¡Cuidado, no se comen!

Vienen en forma de huevos, sándwiches, caramelos e infinita variedad como productos comestibles existen en el mercado pero su finalidad lejos está de terminar en un plato. Los “objetos de deseo” de esta semana engañan al ojo y juegan con los sentidos. Mirá…

“Nos gusta jugar con la forma de los objetos y hacerlos parecer algo que no son”, rompe el hielo Gabriela Rusinek, publicista y socia de la marca nacional omnipresentes junto al diseñador Walter Cesar Grasso.

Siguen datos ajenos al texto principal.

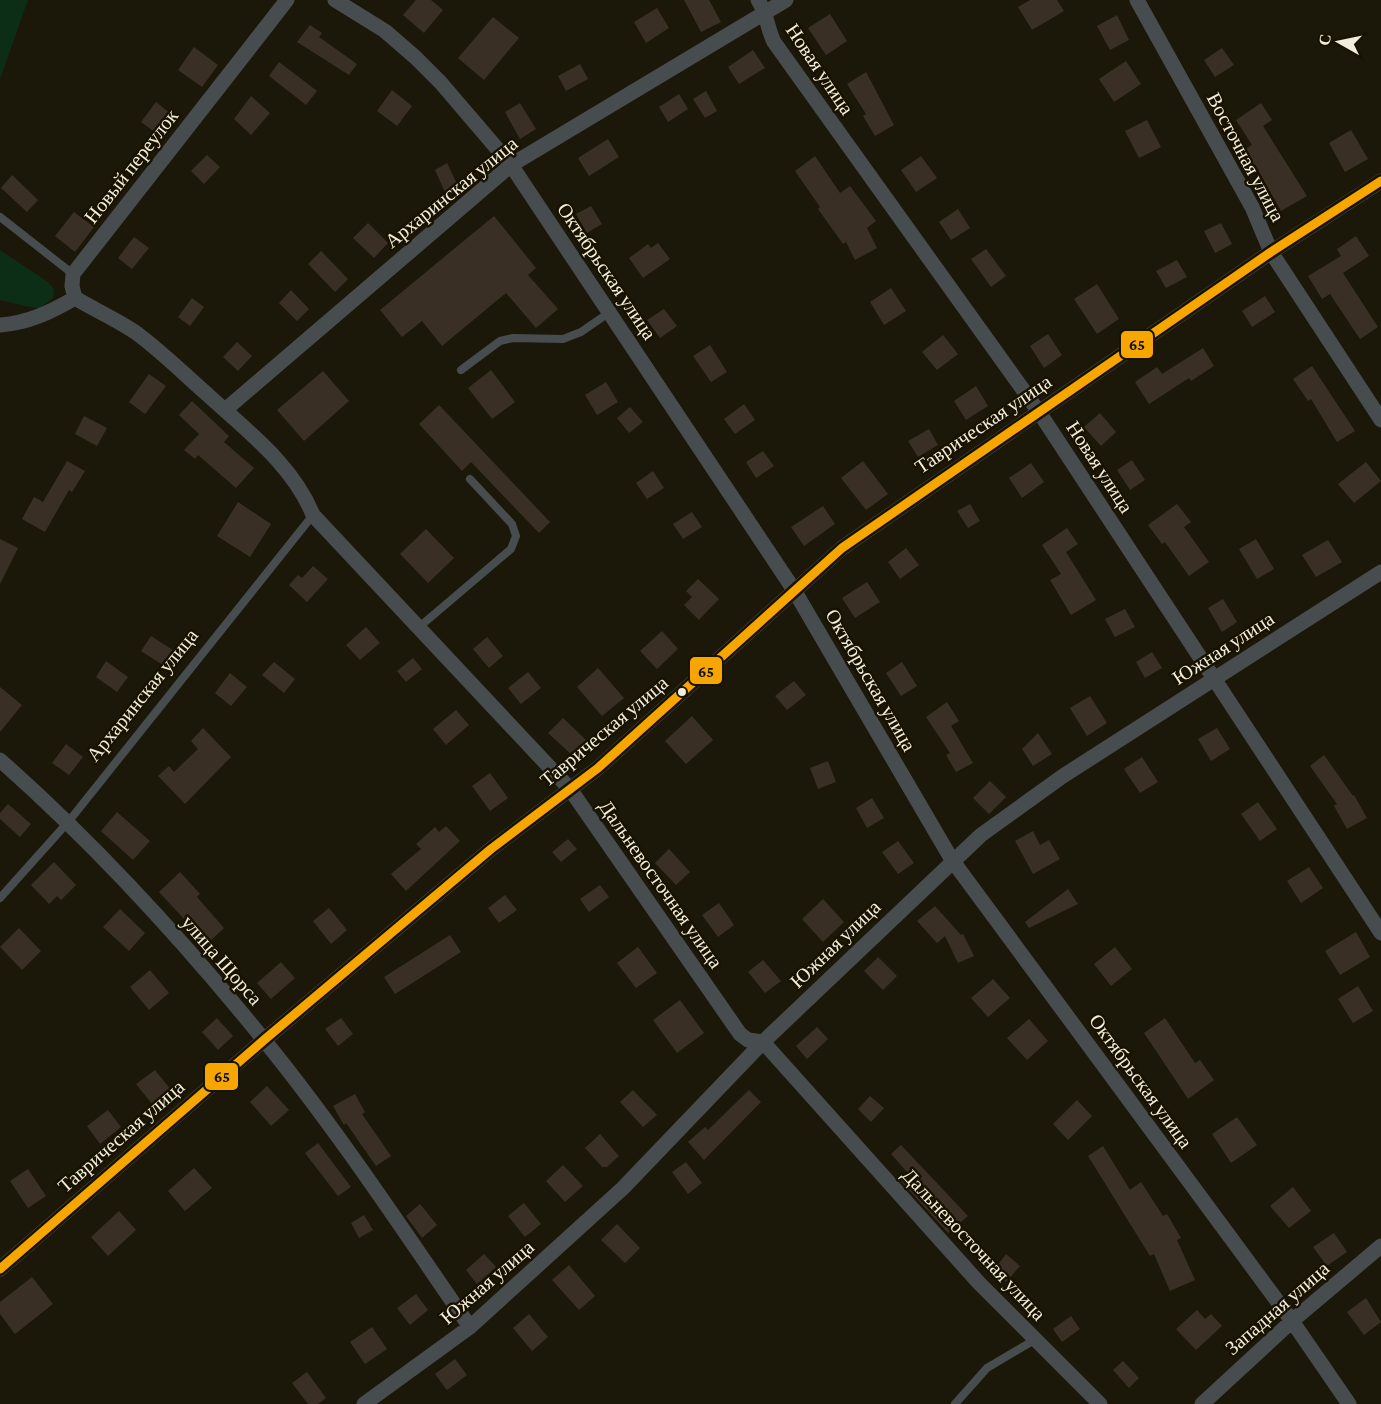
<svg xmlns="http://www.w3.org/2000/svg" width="1381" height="1404" font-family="'Crimson Pro',serif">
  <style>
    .green { fill: #0d2e16 }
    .building { fill: #3a2f24 }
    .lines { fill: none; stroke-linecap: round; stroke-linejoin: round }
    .service { stroke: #474c4e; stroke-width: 8 }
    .minor { stroke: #474c4e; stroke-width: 15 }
    .bus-1-casing { stroke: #191200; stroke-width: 14 }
    .bus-1 { stroke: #f7a600; stroke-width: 9 }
    .bus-dot { fill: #f2eede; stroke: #191200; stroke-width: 2 }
    .labels { text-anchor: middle; stroke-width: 5; stroke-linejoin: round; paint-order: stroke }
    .street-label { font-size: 20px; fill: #f2eede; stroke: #191200 }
    .line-badge { stroke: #191200; stroke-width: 2 }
    .pale-badge-label { font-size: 16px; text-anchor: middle; font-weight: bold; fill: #111 }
  </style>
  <rect width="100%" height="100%" fill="#1b1809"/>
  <path class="green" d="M 0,0 L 28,0 L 0,79 Z
    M 0,250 L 48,282 L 54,289 L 53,298 L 39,309 L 0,300 Z"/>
  <path class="building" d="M 416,0 L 431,0 L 443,10 L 424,33 L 403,15 Z
    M 684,0 L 709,0 L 721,22 L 701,32 Z
    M 1030,0 L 1057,0 L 1064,11 L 1032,30 L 1018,7 Z
    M 657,8 L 669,28 L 646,43 L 634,22 Z
    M 830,14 L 847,41 L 826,55 L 808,28 Z
    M 1117,15 L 1129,40 L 1110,50 L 1097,26 Z
    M 493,17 L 519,38 L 484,80 L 458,58 Z
    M 310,25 L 322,33 L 319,37 L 357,64 L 349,75 L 297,42 Z
    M 194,47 L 218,65 L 202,87 L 178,70 Z
    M 1222,48 L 1234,65 L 1215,77 L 1204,60 Z
    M 753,50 L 765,68 L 739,84 L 728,67 Z
    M 1126,61 L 1141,84 L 1114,102 L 1099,79 Z
    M 279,62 L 317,91 L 306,105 L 269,76 Z
    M 580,64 L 588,79 L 566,91 L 558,76 Z
    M 866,72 L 894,125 L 875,136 L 863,116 L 866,114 L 847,84 Z
    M 392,90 L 412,106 L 397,126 L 377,111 Z
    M 706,91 L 717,111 L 705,118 L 693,99 Z
    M 679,94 L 688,109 L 668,122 L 659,107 Z
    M 251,96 L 270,113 L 251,135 L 234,119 Z
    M 156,102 L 171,114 L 156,133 L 141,122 Z
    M 520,103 L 536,129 L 520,139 L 505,112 Z
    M 1261,103 L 1272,120 L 1263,126 L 1307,196 L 1281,211 L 1257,168 L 1255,170 L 1242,151 L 1252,145 L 1236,120 Z
    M 1147,120 L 1161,147 L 1139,158 L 1125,131 Z
    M 1351,130 L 1368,159 L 1345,172 L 1329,143 Z
    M 608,139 L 619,157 L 589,176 L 578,158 Z
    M 207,155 L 220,167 L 204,184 L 191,171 Z
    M 815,156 L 840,193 L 850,186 L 876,221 L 867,228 L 877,248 L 855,260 L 846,242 L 843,244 L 818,209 L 820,207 L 795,171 Z
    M 921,156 L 937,178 L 916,192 L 901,170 Z
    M 447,163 L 458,186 L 445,192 L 435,170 Z
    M 12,175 L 38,200 L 27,212 L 1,188 Z
    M 591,206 L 602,224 L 587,233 L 576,214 Z
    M 958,209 L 970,228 L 951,240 L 939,222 Z
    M 74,212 L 94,227 L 75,252 L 55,236 Z
    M 494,216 L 536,268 L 528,275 L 558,309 L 536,328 L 506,293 L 442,346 L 422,321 L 402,337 L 380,310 Z
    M 368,223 L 388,243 L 374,258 L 353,238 Z
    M 1221,223 L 1232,244 L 1215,253 L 1204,231 Z
    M 1356,236 L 1369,256 L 1343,273 L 1378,327 L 1360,339 L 1330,294 L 1322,299 L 1308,276 L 1341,256 L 1337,249 Z
    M 134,237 L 149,248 L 132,269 L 118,258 Z
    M 658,243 L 670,259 L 643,278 L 629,258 L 648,244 L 651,248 Z
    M 986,249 L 1006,276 L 991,287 L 971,259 Z
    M 321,251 L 348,279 L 335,292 L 308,264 Z
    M 1177,260 L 1187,277 L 1166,288 L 1156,271 Z
    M 1097,284 L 1119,319 L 1097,334 L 1074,299 Z
    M 891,288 L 906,311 L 884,325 L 870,302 Z
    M 291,290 L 309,309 L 297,321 L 279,303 Z
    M 1265,296 L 1275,312 L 1252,327 L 1242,311 Z
    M 192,298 L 204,307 L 190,326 L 178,317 Z
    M 664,309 L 677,326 L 660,338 L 647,320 Z
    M 1048,334 L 1062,355 L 1044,368 L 1030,346 Z
    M 943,335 L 958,354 L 937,370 L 922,352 Z
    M 237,342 L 252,356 L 238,371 L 223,357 Z
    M 710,345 L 727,372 L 711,382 L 693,356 Z
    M 1203,348 L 1214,366 L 1191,381 L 1189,378 L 1149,404 L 1135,382 L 1157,367 L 1162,374 Z
    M 1312,366 L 1355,431 L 1337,442 L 1311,399 L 1308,401 L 1293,379 Z
    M 491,370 L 515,402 L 492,419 L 468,388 Z
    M 323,371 L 349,401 L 304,441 L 277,410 Z
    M 149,374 L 166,386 L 145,414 L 129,402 Z
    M 606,382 L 618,402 L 597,415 L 585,395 Z
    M 976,386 L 988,406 L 966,420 L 954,401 Z
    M 192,401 L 229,436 L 224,442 L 254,468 L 236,488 L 198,455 L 195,459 L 184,450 L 199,434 L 179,415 Z
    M 744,404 L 755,420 L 735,434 L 724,419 Z
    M 439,405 L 550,522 L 539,533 L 471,462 L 462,471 L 419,424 Z
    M 630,407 L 643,422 L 629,433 L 617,418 Z
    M 1100,413 L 1116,432 L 1101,446 L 1084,427 Z
    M 84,416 L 107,428 L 97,446 L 75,434 Z
    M 929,429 L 938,445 L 918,457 L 908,441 Z
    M 763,451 L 774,466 L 756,478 L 746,462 Z
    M 1132,460 L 1145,480 L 1130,490 L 1117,470 Z
    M 67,461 L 85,471 L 72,492 L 69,490 L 45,532 L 22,519 L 34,497 L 43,502 Z
    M 863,461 L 888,494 L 866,510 L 841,478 Z
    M 1366,462 L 1381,481 L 1354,503 L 1338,484 Z
    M 1031,463 L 1044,482 L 1022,498 L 1009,478 Z
    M 653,471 L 664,488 L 647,499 L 636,483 Z
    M 238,502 L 271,524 L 250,557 L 217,536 Z
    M 970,504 L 980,521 L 968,528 L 957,511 Z
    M 1177,504 L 1191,522 L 1184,527 L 1209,562 L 1189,576 L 1165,542 L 1162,544 L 1148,525 Z
    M 823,506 L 835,524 L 804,546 L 791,527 Z
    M 692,512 L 702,527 L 683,539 L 673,524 Z
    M 1067,528 L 1078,544 L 1066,552 L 1096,600 L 1071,615 L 1050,580 L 1061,574 L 1042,545 Z
    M 426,529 L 454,558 L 428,583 L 400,554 Z
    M 0,539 L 18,548 L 0,584 Z
    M 1256,539 L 1274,569 L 1257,579 L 1239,549 Z
    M 1328,540 L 1342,562 L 1316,577 L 1302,555 Z
    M 906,548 L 919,565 L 900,579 L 888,562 Z
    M 313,566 L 328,579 L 307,602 L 289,585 L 298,575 L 302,578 Z
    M 698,579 L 719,599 L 699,620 L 684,605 L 692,597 L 686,591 Z
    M 867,582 L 880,602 L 855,618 L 842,598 Z
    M 1223,599 L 1237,622 L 1222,632 L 1208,608 Z
    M 1125,609 L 1135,627 L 1115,637 L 1105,619 Z
    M 366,627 L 380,643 L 360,660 L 346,645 Z
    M 662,631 L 678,649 L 657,669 L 640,651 Z
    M 151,636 L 176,652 L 166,667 L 141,651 Z
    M 487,637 L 503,656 L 489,668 L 473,649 Z
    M 1152,652 L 1162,668 L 1145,678 L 1136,662 Z
    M 413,658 L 422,669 L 406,682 L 397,671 Z
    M 106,661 L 128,677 L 117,692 L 96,677 Z
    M 274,662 L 295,679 L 284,693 L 262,675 Z
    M 902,662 L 917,686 L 901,696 L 886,673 Z
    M 598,668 L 624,698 L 602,716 L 577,687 Z
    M 528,672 L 541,688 L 521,704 L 508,688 Z
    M 230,673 L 247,687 L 231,706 L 215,693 Z
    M 794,681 L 806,695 L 787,710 L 775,696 Z
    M 0,687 L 22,705 L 0,732 Z
    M 1090,696 L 1107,723 L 1087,736 L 1070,708 Z
    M 947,702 L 959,721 L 951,726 L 973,763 L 956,772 L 946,755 L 950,753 L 926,717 Z
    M 456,710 L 469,725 L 446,745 L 433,729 Z
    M 692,716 L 713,740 L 686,764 L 665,741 Z
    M 563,718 L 586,740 L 572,755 L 548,733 Z
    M 203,728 L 231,757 L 185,804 L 158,776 L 169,766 L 174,772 L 198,749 L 191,741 Z
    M 1217,728 L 1230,749 L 1211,761 L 1198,739 Z
    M 1038,733 L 1052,754 L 1033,766 L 1022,749 Z
    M 66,744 L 83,757 L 69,775 L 52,763 Z
    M 1324,755 L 1353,796 L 1354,795 L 1367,818 L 1347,829 L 1334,806 L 1337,804 L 1310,766 Z
    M 1142,757 L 1158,782 L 1140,793 L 1124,769 Z
    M 828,761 L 836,782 L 818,789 L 810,768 Z
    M 490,773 L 508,798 L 490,811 L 472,786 Z
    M 990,781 L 1006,797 L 989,814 L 973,798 Z
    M 872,798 L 884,818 L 867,828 L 856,808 Z
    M 1258,802 L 1277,829 L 1260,841 L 1241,814 Z
    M 8,804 L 31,824 L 20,837 L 0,819 L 0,813 Z
    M 117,812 L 150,841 L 133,860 L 101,831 Z
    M 446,826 L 460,841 L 406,891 L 391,874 L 421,849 L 416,844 L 435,827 L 439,832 Z
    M 1033,831 L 1040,845 L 1049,840 L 1060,859 L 1033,874 L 1015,841 Z
    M 568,839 L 577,849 L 561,862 L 552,852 Z
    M 898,841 L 914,863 L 898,874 L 882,852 Z
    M 669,849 L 690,872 L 676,885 L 655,863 Z
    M 54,862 L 76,885 L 61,900 L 57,896 L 49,904 L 31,885 Z
    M 1309,867 L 1323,888 L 1301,903 L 1287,881 Z
    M 180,872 L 200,894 L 197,897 L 224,928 L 207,944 L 159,892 Z
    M 600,885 L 609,897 L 589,912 L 580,899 Z
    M 1068,889 L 1078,904 L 1029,928 L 1025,922 Z
    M 505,895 L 517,910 L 499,923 L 488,908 Z
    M 823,899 L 844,922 L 823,942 L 802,919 Z
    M 719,903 L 734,925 L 718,937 L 702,915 Z
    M 935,906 L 961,935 L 963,934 L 974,956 L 958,963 L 945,936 L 937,943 L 917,921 Z
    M 329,908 L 347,930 L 331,944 L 313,921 Z
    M 120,909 L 145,933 L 129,951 L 103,927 Z
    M 19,928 L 41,951 L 22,970 L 0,947 Z
    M 1356,932 L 1370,957 L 1340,975 L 1325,951 Z
    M 450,935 L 461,952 L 395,994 L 384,977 Z
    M 638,947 L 657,973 L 636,988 L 617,963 Z
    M 1115,947 L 1132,969 L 1111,986 L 1094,964 Z
    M 878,957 L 897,976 L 883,990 L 864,971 Z
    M 763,960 L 781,981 L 765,993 L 748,972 Z
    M 281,962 L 295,978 L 271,999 L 257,983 Z
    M 150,970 L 169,993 L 149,1010 L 130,987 Z
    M 993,979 L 1010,998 L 988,1017 L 971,998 Z
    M 1358,986 L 1373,1011 L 1353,1023 L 1338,999 Z
    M 680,1000 L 704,1033 L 677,1053 L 653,1020 Z
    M 217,1018 L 233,1036 L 218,1050 L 202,1032 Z
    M 341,1018 L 353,1034 L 338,1046 L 325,1029 Z
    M 1165,1018 L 1195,1063 L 1200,1060 L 1214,1080 L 1188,1099 L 1144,1033 Z
    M 1029,1019 L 1048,1041 L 1027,1060 L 1007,1038 Z
    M 817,1027 L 828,1039 L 807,1059 L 796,1046 Z
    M 155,1070 L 171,1090 L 152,1104 L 136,1084 Z
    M 267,1086 L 289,1110 L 271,1126 L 250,1102 Z
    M 633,1090 L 657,1115 L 643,1127 L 620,1102 Z
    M 749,1090 L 761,1102 L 704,1160 L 688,1142 L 705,1127 L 708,1130 Z
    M 355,1094 L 365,1112 L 362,1114 L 391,1156 L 376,1166 L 346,1123 L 344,1125 L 333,1106 Z
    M 870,1096 L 884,1108 L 871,1122 L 858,1109 Z
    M 1077,1100 L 1092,1116 L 1068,1140 L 1053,1124 Z
    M 108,1110 L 121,1127 L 100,1144 L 87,1126 Z
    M 1237,1117 L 1257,1145 L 1231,1163 L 1212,1134 Z
    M 600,1134 L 619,1156 L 607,1167 L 602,1167 L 585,1148 Z
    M 318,1143 L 351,1187 L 338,1196 L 305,1153 Z
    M 901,1145 L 968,1216 L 948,1233 L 900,1180 L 908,1173 L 891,1154 Z
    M 1103,1146 L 1130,1190 L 1141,1182 L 1163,1216 L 1167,1214 L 1181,1238 L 1177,1240 L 1195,1280 L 1170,1291 L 1154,1254 L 1150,1256 L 1088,1156 Z
    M 686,1162 L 702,1183 L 688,1194 L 672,1172 Z
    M 563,1165 L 583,1186 L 565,1202 L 546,1181 Z
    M 194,1168 L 212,1188 L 185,1211 L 168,1191 Z
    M 28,1169 L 46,1196 L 28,1208 L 10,1181 Z
    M 1293,1187 L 1311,1211 L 1289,1228 L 1270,1206 Z
    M 524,1203 L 541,1224 L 525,1237 L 508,1216 Z
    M 420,1204 L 437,1225 L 422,1238 L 406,1216 Z
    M 119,1211 L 136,1230 L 108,1256 L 91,1237 Z
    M 364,1215 L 373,1230 L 359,1238 L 351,1223 Z
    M 617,1224 L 640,1248 L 625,1263 L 601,1240 Z
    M 1334,1233 L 1347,1252 L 1327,1266 L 1313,1247 Z
    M 484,1254 L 496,1267 L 477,1284 L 466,1270 Z
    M 1006,1254 L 1020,1266 L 1006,1282 L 993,1271 Z
    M 569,1265 L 595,1296 L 579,1310 L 552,1280 Z
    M 32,1277 L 53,1304 L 15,1334 L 0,1314 L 0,1302 Z
    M 416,1294 L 428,1310 L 410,1325 L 397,1308 Z
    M 1366,1298 L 1381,1322 L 1364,1335 L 1347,1312 Z
    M 1197,1310 L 1205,1319 L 1211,1314 L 1222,1326 L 1196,1350 L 1176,1329 Z
    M 529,1314 L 548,1337 L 532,1351 L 513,1328 Z
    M 1071,1316 L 1080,1329 L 1062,1342 L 1053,1329 Z
    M 372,1327 L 387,1349 L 365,1364 L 350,1342 Z
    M 455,1359 L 467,1375 L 447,1390 L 435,1374 Z
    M 1123,1361 L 1139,1378 L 1129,1388 L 1113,1370 Z
    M 307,1372 L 326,1398 L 318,1404 L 308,1404 L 292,1383 Z"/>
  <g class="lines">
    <path class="service" d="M 0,217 L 73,274
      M 461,370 L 500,341 L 513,338 L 563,339 L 581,332 L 610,312
      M 418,628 L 511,549 L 516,536 L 512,524 L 470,479
      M 0,898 L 69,821 L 313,515
      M 955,1404 L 987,1368 L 1036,1339"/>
    <path class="minor" d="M 335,0 L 385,31 L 415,57 L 441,83 L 511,165 L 794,590 L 952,860 L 1292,1321 L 1349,1404
      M 758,0 C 767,13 767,28 774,42 L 1039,412 L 1381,933
      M 1137,0 L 1252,207 L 1271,252 L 1381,420
      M 75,298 C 95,310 116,319 135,332 C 161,351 184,374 208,395 C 247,431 293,465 313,515 L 570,789 L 740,1034 L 748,1040 L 763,1042 L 979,1283 L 1100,1404
      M 75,298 L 72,286 L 73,274 L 287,0
      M 0,325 C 28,323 51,312 75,298
      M 225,410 L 511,165 L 786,0
      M 0,760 C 96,845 183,940 264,1040 C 338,1131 403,1230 470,1327
      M 0,1269 L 264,1040 L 491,849 L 598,768 L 842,548 L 1271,252 L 1381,181
      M 364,1404 L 470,1327 L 623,1188 L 763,1042 L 981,835 L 1063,776 L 1381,572
      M 1202,1404 L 1292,1321 L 1381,1246"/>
    <g class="bus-1-casing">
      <path id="bus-1" d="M 0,1269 L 264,1040 L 491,849 L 598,768 L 842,548 L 1271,252 L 1381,181"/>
    </g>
    <use href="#bus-1" class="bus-1"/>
  </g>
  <circle class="bus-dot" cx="682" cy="692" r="5"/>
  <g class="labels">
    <g class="street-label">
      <text transform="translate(820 69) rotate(56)" y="7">Новая улица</text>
      <text transform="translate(1246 157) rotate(62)" y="7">Восточная улица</text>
      <text transform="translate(131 166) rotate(-52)" y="7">Новый переулок</text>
      <text transform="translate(451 192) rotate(-39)" y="7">Архаринская улица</text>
      <text transform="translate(607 271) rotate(56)" y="7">Октябрьская улица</text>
      <text transform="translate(983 424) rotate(-34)" y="7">Таврическая улица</text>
      <text transform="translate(1100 467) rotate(57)" y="7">Новая улица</text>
      <text transform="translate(1223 648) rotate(-33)" y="7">Южная улица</text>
      <text transform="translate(871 680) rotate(60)" y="7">Октябрьская улица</text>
      <text transform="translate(142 695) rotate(-51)" y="7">Архаринская улица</text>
      <text transform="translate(604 731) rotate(-40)" y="7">Таврическая улица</text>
      <text transform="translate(661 884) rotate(55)" y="7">Дальневосточная улица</text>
      <text transform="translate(835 944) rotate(-44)" y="7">Южная улица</text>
      <text transform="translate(222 960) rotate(49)" y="7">улица Щорса</text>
      <text transform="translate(1141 1081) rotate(54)" y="7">Октябрьская улица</text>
      <text transform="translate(121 1136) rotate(-41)" y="7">Таврическая улица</text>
      <text transform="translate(974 1244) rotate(47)" y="7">Дальневосточная улица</text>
      <text transform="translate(487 1282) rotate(-41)" y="7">Южная улица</text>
      <text transform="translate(1277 1308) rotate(-41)" y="7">Западная улица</text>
    </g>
  </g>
  <g class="line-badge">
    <rect x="1120" y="330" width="34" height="29" rx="6" fill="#f7a600"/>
    <rect x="689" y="656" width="34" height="29" rx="6" fill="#f7a600"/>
    <rect x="204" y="1062" width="35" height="29" rx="6" fill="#f7a600"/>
  </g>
  <g class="pale-badge-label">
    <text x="1137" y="350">65</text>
    <text x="706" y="677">65</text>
    <text x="222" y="1082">65</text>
  </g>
  <g transform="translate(1339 42) rotate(279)" stroke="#191200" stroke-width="4.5" paint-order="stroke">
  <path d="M0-4.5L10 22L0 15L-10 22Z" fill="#f2eede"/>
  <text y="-9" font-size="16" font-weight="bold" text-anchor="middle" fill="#f2eede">С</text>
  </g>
</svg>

Los objetos, además de funcionales y ornamentales, hoy se acercan al usuario y juegan con él. En esta oportunidad te presentamos piezas de decoración de uso cotidiano que implementan a su favor la morfología y finalidad por la que fueron creados: “queremos que los clientes siempre se sorprendan con nuestros productos y por eso escondemos bajo determinada apariencia su verdadera funcionalidad”.
Anotadores en forma de papas fritas, toallas envueltas como postres, barras de chocolate como espejos y un sinfín de productos se suman a esta tendencia del diseño industrial que adjunto siempre un complemento lúdico a sus propuestas.
“Ya no se prohíbe tocar, al contrario, la idea es que los clientes entren en contacto con nuestras creaciones y tengan una experiencia personal con el objeto, -aclara Rusinek y finaliza- el diseño se acerca a la gente”.